(Beginning of Records)

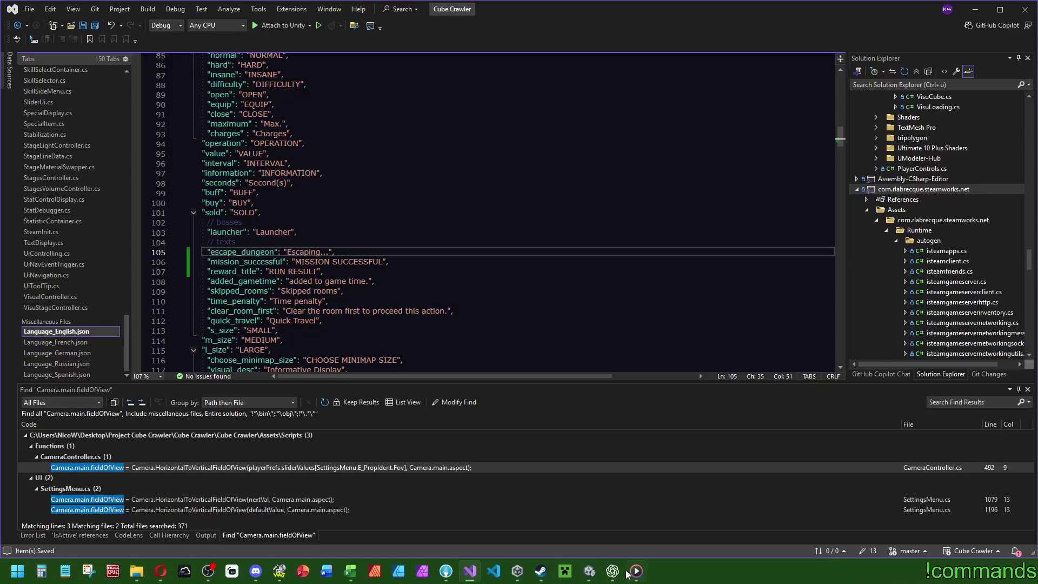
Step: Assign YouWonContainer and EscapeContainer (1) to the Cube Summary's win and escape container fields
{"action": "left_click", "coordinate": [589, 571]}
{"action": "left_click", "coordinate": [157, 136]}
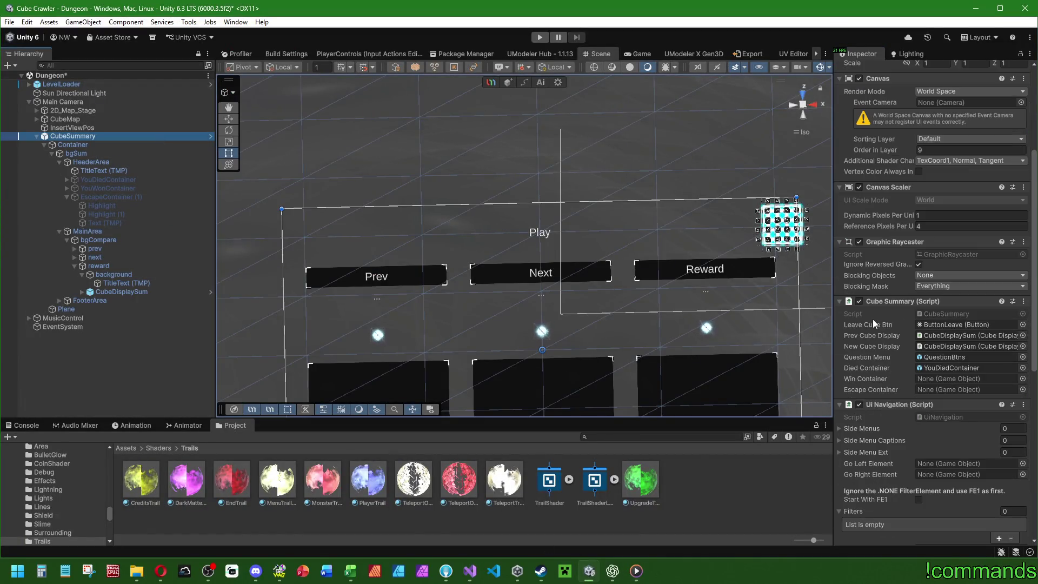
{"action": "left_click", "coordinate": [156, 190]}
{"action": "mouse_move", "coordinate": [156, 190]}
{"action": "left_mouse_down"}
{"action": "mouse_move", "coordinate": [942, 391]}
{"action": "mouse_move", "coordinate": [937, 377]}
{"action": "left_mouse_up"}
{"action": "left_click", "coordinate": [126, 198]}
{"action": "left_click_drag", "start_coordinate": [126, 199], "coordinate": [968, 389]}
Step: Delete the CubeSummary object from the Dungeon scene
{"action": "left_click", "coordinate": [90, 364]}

(End of Records)

When you write out the material above, keep every line exact and drop each picture.

◆ **Your solution**
Step: Assign YouWonContainer and EscapeContainer (1) to the Cube Summary's win and escape container fields
{"action": "left_click", "coordinate": [589, 571]}
{"action": "left_click", "coordinate": [157, 136]}
{"action": "left_click", "coordinate": [156, 190]}
{"action": "mouse_move", "coordinate": [156, 190]}
{"action": "left_mouse_down"}
{"action": "mouse_move", "coordinate": [942, 391]}
{"action": "mouse_move", "coordinate": [937, 377]}
{"action": "left_mouse_up"}
{"action": "left_click", "coordinate": [126, 198]}
{"action": "left_click_drag", "start_coordinate": [126, 199], "coordinate": [968, 389]}
Step: Delete the CubeSummary object from the Dungeon scene
{"action": "left_click", "coordinate": [90, 364]}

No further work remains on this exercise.